Pancreatitis is a complex disorder of the pancreas characterized by inflammation and autodigestion of the gland. It can manifest in two major forms: acute pancreatitis and chronic pancreatitis.
The underlying pathology in acute pancreatitis primarily involves the premature activation of trypsinogen to its active form, trypsin, a protease responsible for digesting dietary proteins. This early activation sets off a cascade of other pancreatic enzymes, leading to inflammation and acute pancreatitis. Excess lipase contributes to the autodigestion of adipose tissue, resulting in fat necrosis and calcium precipitations that are visible on histology.
The most common etiological factor for acute pancreatitis is gallstones, often due to the obstruction of the common bile duct. Chronic alcohol abuse is the 2nd leading cause, primarily through direct toxic injury and increased viscosity of pancreatic secretions. Hypertriglyceridemia, such as familial hyperlipidemia syndromes, can also cause acute pancreatitis. Additional causes include medications, trauma (seatbelt trauma), and ERCP.
Clinically, acute pancreatitis often presents with sharp, epigastric pain radiating to the back, accompanied by nausea, vomiting, & fever. Diagnostic markers include increased serum amylase and, more specifically, increased serum lipase.
Acute pancreatitis may complicate further into more severe conditions, such as the formation of a pseudocyst—liquified pancreatic tissue walled off by a capsule of fibrous granulation tissue. In extreme cases, acute pancreatitis may progress to acute necrotizing pancreatitis, where gross pathology reveals white, chalky areas of fat necrosis and red-black regions of hemorrhage. Additional complications include acute respiratory distress syndrome (ARDS), caused by the breakdown of surfactant in the lungs, and splenic vein thrombosis.
Chronic pancreatitis most commonly arises in chronic alcohol abuse, though many cases are idiopathic. Cystic fibrosis is another notable etiology. Over time, chronic pancreatitis can lead to fibrosis, calcification, & atrophy of the pancreatic tissue. Imaging studies like CT scans and ultrasound reveal calcified concretions throughout the pancreas. Recurrent pseudocysts are also a frequent complication.
Clinically, chronic pancreatitis is associated with recurrent pseudocyst formation, as well as steatorrhea due to decreased lipase secretion. This malabsorption of lipids also leads to deficiencies in fat-soluble vitamins A, D, E, and K. Diabetes is also a potential complication due to the destruction of the islets of Langerhans and impaired insulin secretion.

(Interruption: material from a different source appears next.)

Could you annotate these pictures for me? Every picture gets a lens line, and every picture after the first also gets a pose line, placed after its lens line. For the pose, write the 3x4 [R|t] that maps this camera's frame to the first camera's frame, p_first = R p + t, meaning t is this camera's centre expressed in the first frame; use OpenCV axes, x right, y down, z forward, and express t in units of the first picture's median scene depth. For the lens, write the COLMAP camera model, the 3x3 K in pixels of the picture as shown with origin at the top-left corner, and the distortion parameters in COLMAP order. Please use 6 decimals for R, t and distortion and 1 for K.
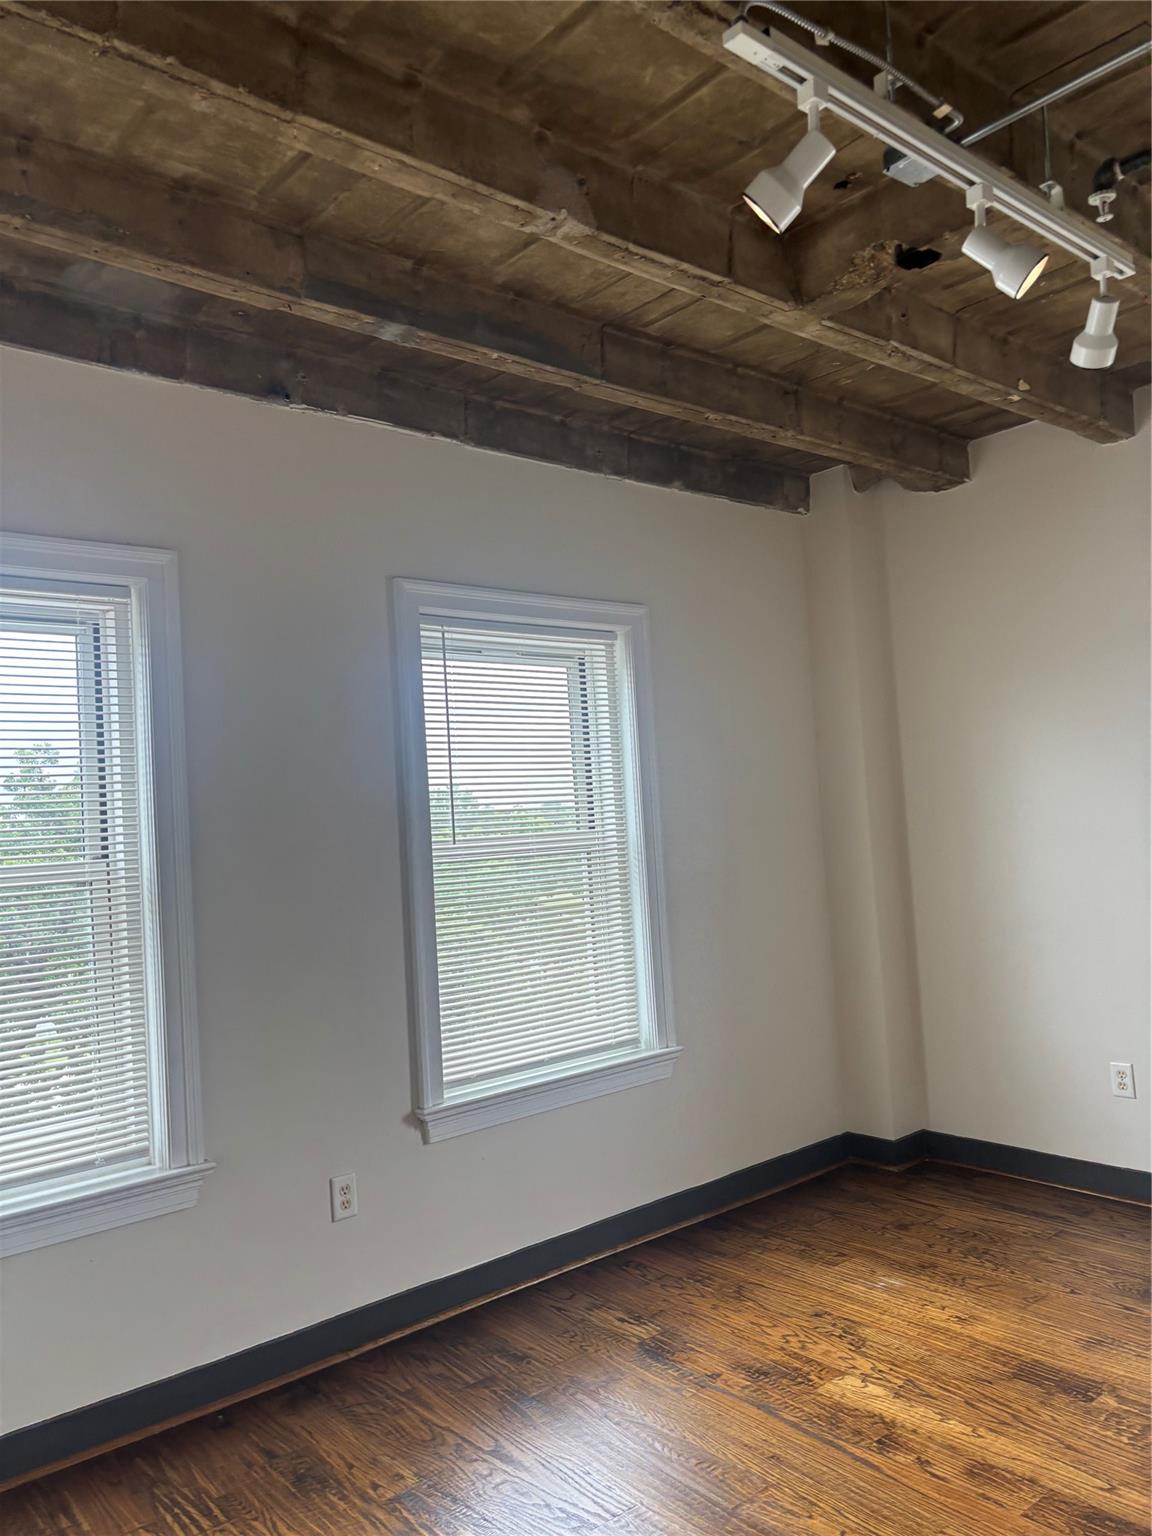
lens RADIAL K [[1114.3, 0, 565.5], [0, 1114.3, 769.5], [0, 0, 1]] dist [0.038220, -0.036894]
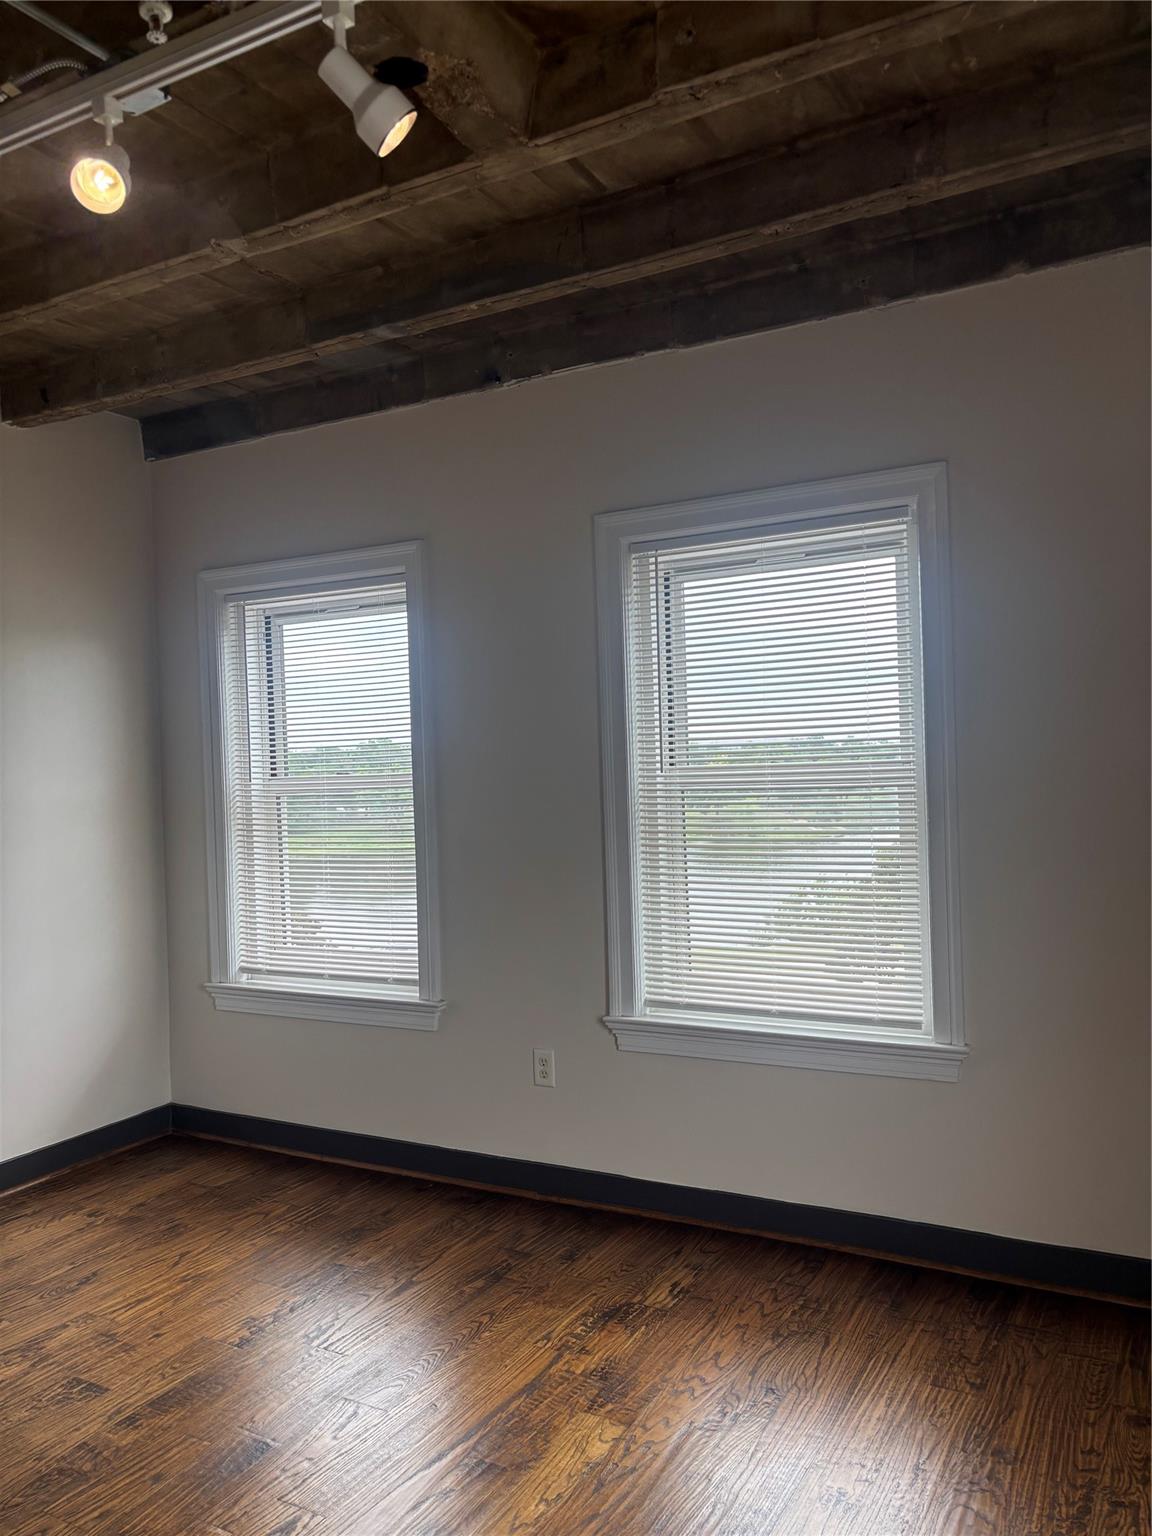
lens RADIAL K [[1114.3, 0, 565.5], [0, 1114.3, 769.5], [0, 0, 1]] dist [0.038220, -0.036894]
pose [[0.388947, 0.047747, -0.920022, 0.873777], [0.053343, 0.995813, 0.074232, -0.014247], [0.919714, -0.077949, 0.384772, 0.598613]]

Chronic pancreatitis is also known to increase the risk of pancreatic adenocarcinoma.
The most common cause of acute pancreatitis is gallstones, which obstruct the common bile duct and lead to premature activation of trypsin, initiating pancreatitis. Chronic alcohol abuse is the second leading cause, causing direct toxic injury to the pancreas and increasing the viscosity of pancreatic secretions. Other factors like hypertriglyceridemia, certain medications, and trauma can also cause acute pancreatitis. For chronic pancreatitis, alcohol abuse is the predominant cause, although some cases are idiopathic or related to conditions like cystic fibrosis.
Pancreatic injury or duct obstruction can cause premature activation of trypsin, a protease enzyme. This early activation sets off a cascade of other pancreatic enzymes, leading to inflammation and acute pancreatitis. Lipase, another enzyme, contributes to the autodigestion of adipose tissue, resulting in fat necrosis. This process also leads to the binding of fatty acids to calcium ions, resulting in calcium precipitations that are visible on histology.

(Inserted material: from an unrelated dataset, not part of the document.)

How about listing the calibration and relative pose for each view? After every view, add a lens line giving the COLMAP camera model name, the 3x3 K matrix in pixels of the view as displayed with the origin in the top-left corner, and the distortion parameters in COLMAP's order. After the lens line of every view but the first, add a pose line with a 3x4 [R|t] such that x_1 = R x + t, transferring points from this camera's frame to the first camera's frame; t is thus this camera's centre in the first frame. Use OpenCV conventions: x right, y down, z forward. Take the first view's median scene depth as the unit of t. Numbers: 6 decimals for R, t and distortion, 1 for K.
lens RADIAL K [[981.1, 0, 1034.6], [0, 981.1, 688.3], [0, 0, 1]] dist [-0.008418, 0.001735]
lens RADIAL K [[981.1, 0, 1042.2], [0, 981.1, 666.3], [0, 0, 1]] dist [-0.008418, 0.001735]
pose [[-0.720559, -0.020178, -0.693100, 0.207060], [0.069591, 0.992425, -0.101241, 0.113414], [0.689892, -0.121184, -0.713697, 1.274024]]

Acute pancreatitis often manifests as sharp epigastric pain radiating to the back, accompanied by nausea, vomiting, and fever. Lab tests often show elevated levels of serum amylase and lipase, with lipase being more specific for pancreatitis. In severe cases, hypocalcemia may occur due to the binding of free fatty acids to calcium ions. Fluid accumulation around the pancreas can also occur, leading to hypovolemia.
Chronic pancreatitis leads to a gradual loss of both exocrine and endocrine functions of the pancreas. Reduced exocrine function manifests as steatorrhea, or high lipid content in stool, due to decreased lipase secretion. This results in malabsorption of lipids and deficiencies in fat-soluble vitamins A, D, E, and K. On the endocrine side, destruction of the islets of Langerhans leads to reduced insulin secretion, causing diabetes and elevated blood glucose levels.
Acute pancreatitis presents with symptoms like sharp abdominal pain, nausea, vomiting, and fever. Histologically, it shows features like fat necrosis and calcium precipitations. In contrast, chronic pancreatitis leads to fibrosis, calcification, and atrophy of the pancreas over time. It presents with calcified concretions visible on imaging, as well as symptoms related to malabsorption and diabetes due to loss of pancreatic function.